I didn't know that I would spend my entire day googling every single thing about my baby, or that I would be crying more than he did. I didn't know that every tiny decision I had to make, from what clothes to put on him to what time to leave the house, would put me in a state of panic because WHAT IF I didn't make the right decision and he got hurt? I didn't know I would wake up sweating from nightmares about leaving him stranded somewhere. I didn't know that I would lash out at Tom, or give him step by step instructions on what he should be doing to take care of Zack. I didn't know that I would post every waking moment on social media, which was actually a cry for help because all I was looking for was ANYONE to tell me that it was going to be okay. I didn't know that I would have to text Postpartum Support International Hotline- twice.

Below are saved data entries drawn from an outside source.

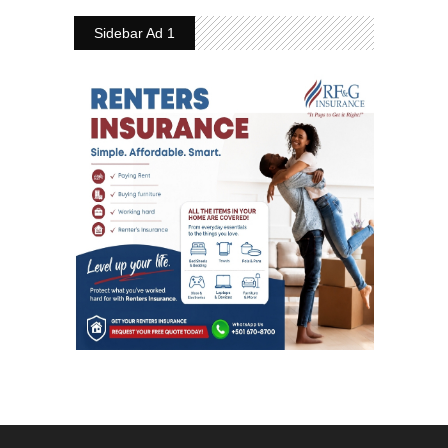
Sidebar Ad 1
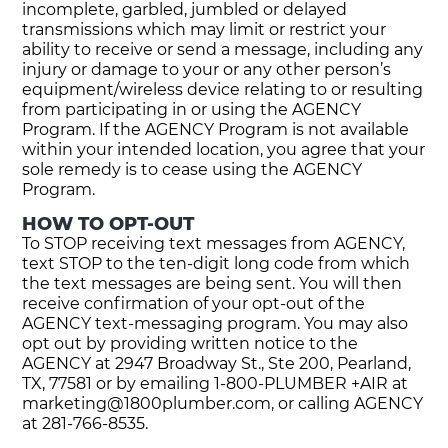
incomplete, garbled, jumbled or delayed
transmissions which may limit or restrict your
ability to receive or send a message, including any
injury or damage to your or any other person’s
equipment/wireless device relating to or resulting
from participating in or using the AGENCY
Program. If the AGENCY Program is not available
within your intended location, you agree that your
sole remedy is to cease using the AGENCY
Program.
HOW TO OPT-OUT
To STOP receiving text messages from AGENCY,
text STOP to the ten-digit long code from which
the text messages are being sent. You will then
receive confirmation of your opt-out of the
AGENCY text-messaging program. You may also
opt out by providing written notice to the
AGENCY at 2947 Broadway St., Ste 200, Pearland,
TX, 77581 or by emailing 1-800-PLUMBER +AIR at
marketing@1800plumber.com
, or calling AGENCY
at 281-766-8535.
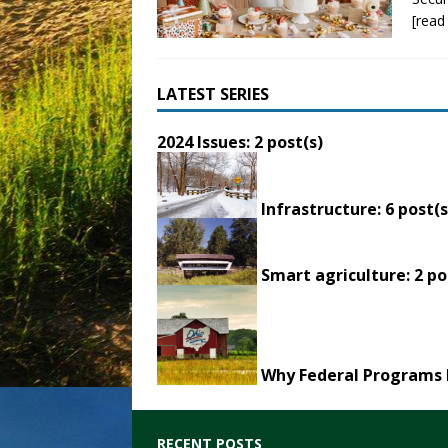
[read
LATEST SERIES
2024 Issues
: 2 post(s)
Infrastructure
: 6 post(s
Smart agriculture
: 2 po
Why Federal Programs 
RECENT POSTS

Anxiety consumed my entire being, every single day. A simple search of the word "anxiety" in my messages to Tom, and you can find about 100 in my postpartum days. I was not able to "enjoy every moment" with my newborn because my brain wouldn't let me. Everyone kept telling me "this is normal" or "it will get better". But absolutely nothing about it felt normal or okay, and I truly did not think that I would survive.

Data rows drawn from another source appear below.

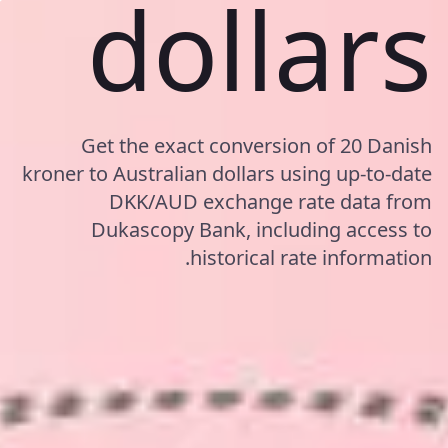
dollars
Get the exact conversion of 20 Danish
kroner to Australian dollars using up-to-date
DKK/AUD exchange rate data from
Dukascopy Bank, including access to
historical rate information.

The anxiety was crushing me, and the bricks just kept piling up.


And I know that somewhere out there, there is a mom to a newborn who is feeling the same way. She's wondering if it will ever be okay again. If she will ever feel herself again. And I am here to tell you that it WILL be okay. I cannot tell you when. You also do not have to do this alone. I know how lonely and dark it feels. But there are support groups and therapists and medications that can help. Those tools will pull the bricks away, the ones piling on top of you. And you will rise and breathe again.


To the rest of the world...please don't tell women that this is normal. It may happen to a lot of women, but we don't have to accept that as normal or shrug it off like it's nothing. For me, it was NOT nothing. It was debilitating, paralyzing, and quite frankly, terrifying. Please be careful when you tell a new mom to "enjoy every moment". Because she may be suffering. Instead, ask how she's doing. Tell her she's doing great. Come over and keep her company. Reassure her. Tell her you're proud of her.


Oh- and maybe, let's stop asking moms who have 1 child when they are having another one. Maybe, they didn't think they would survive the postpartum period of the first one and don't intend on going through that again. Maybe, they'd rather focus on being the best mom they can be to the child they have now.